La presidenta Dilma Rousseff enfrenta un posible juicio político por haber manipulado el presupuesto. Al ex presidente Lula le pidieron la prisión preventiva por el caso "Petrolao". Numerosos directivos de empresas y políticos fueron procesados y declarados culpables.
Viernes 11 de marzo de 2016
La presidenta Dilma Rousseff enfrenta un posible juicio político por haber manipulado el presupuesto. Numerosos directivos de empresas y políticos fueron procesados y declarados culpables. El martes Marcelo Odebrecht, el máximo responsable de la compañía constructora más grande de Latinoamérica, fue sentenciado a 19 años de prisión. La sensación de que no hay intocables en Brasil creció aún más ahora que Lula, tal como se lo llama comúnmente, fue acusado de lavado de dinero. Es difícil imaginar que suceda eso en otros países del grupo Brics tan plagados de corrupción, como Rusia y China.

Por supuesto que si bien la purga puede dejar grandes los beneficios a largo plazo, sus costos inmediatos son enormes. En Brasilia, muchos políticos están sólo concentrados en salvar sus pellejos. Eso hizo que para Rousseff, una presidenta que ya es impopular e incompetente, sea aún más difícil gobernar. La supuesta corrupción de Lula se lo complicará más. Según el derecho brasileño, un juez debe aceptar el caso para que sea formalmente acusado. Sin embargo, Lula se movió con rapidez y convocó militantes de su Partido de los Trabajadores para que lo acompañen; y al mismo tiempo aseguró que las acusaciones tienen motivaciones políticas y subió el riesgo de polarización. Las manifestaciones de este fin de semana en contra del gobierno podrían ser un detonador.

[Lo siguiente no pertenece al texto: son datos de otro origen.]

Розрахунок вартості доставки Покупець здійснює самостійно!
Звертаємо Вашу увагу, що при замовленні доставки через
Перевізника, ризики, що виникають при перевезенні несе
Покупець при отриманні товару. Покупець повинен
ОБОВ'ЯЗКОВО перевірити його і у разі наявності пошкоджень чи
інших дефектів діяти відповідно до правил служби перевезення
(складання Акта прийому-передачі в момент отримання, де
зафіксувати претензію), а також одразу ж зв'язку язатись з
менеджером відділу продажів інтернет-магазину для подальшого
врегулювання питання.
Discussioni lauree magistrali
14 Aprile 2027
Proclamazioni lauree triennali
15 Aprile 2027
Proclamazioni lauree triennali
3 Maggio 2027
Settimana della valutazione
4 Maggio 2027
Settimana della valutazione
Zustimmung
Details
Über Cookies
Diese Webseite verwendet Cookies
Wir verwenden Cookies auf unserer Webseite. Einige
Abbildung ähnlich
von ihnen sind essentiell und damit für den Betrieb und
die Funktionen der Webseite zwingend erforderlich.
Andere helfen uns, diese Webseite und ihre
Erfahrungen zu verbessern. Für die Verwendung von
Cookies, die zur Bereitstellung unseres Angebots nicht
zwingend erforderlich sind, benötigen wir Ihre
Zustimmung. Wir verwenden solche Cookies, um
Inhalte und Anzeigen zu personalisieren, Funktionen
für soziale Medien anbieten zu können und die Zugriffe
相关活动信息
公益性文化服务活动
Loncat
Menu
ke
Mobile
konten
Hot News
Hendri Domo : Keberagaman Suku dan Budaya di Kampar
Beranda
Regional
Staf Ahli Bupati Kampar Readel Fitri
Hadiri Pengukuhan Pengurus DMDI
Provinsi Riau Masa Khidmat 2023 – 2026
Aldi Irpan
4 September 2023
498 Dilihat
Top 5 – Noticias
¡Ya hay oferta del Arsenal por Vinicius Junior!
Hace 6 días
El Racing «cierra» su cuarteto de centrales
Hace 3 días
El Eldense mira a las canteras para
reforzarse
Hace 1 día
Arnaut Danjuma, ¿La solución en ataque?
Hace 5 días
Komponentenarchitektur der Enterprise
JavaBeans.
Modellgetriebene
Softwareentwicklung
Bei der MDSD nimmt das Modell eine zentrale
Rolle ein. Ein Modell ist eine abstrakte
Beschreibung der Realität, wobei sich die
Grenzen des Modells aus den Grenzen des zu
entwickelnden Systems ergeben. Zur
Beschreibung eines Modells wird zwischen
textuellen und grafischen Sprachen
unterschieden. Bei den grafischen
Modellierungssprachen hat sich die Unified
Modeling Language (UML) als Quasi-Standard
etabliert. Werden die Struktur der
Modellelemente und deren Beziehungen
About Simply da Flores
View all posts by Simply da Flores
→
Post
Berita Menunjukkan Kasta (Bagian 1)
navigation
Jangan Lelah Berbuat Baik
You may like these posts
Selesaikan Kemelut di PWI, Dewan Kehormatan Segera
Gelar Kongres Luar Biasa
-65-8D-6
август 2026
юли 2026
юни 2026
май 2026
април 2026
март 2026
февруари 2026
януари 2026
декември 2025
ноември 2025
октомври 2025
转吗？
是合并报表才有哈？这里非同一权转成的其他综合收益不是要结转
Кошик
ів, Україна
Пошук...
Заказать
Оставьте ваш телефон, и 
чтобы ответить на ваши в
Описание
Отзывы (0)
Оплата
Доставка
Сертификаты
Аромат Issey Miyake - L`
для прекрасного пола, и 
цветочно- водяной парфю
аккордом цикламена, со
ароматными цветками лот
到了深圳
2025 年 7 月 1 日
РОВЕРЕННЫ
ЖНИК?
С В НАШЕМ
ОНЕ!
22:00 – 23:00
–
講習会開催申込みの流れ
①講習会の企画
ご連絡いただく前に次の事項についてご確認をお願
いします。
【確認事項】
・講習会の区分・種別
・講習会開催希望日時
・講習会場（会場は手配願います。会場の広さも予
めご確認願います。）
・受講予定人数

Los efectos económicos son casi igual de serios. Paralizada por la investigación por corrupción, Brasilia no ha podido dar con un plan coherente para suavizar la peor recesión que sufre el país desde los años treinta. Los antipáticos recortes de costos necesarios para reducir el déficit fiscal, que es equivalente a 10% del PBI, fueron dejados para más adelante. La inversión se derrumbó. La confianza del sector privado se evaporó. Con las tendencias actuales, el ingreso per cápita se achicará 6,5% este año, lo que pone en peligro los tan aplaudidos logros sociales del Partido de los Trabajadores. Hasta podrían revertirlos.

La alternativa que tienen los acusados de admitir la culpabilidad a cambio de una reducción de la sentencia, incluyendo quizás Oderbrecht, podría derivar en más trapos sucios lavados en público.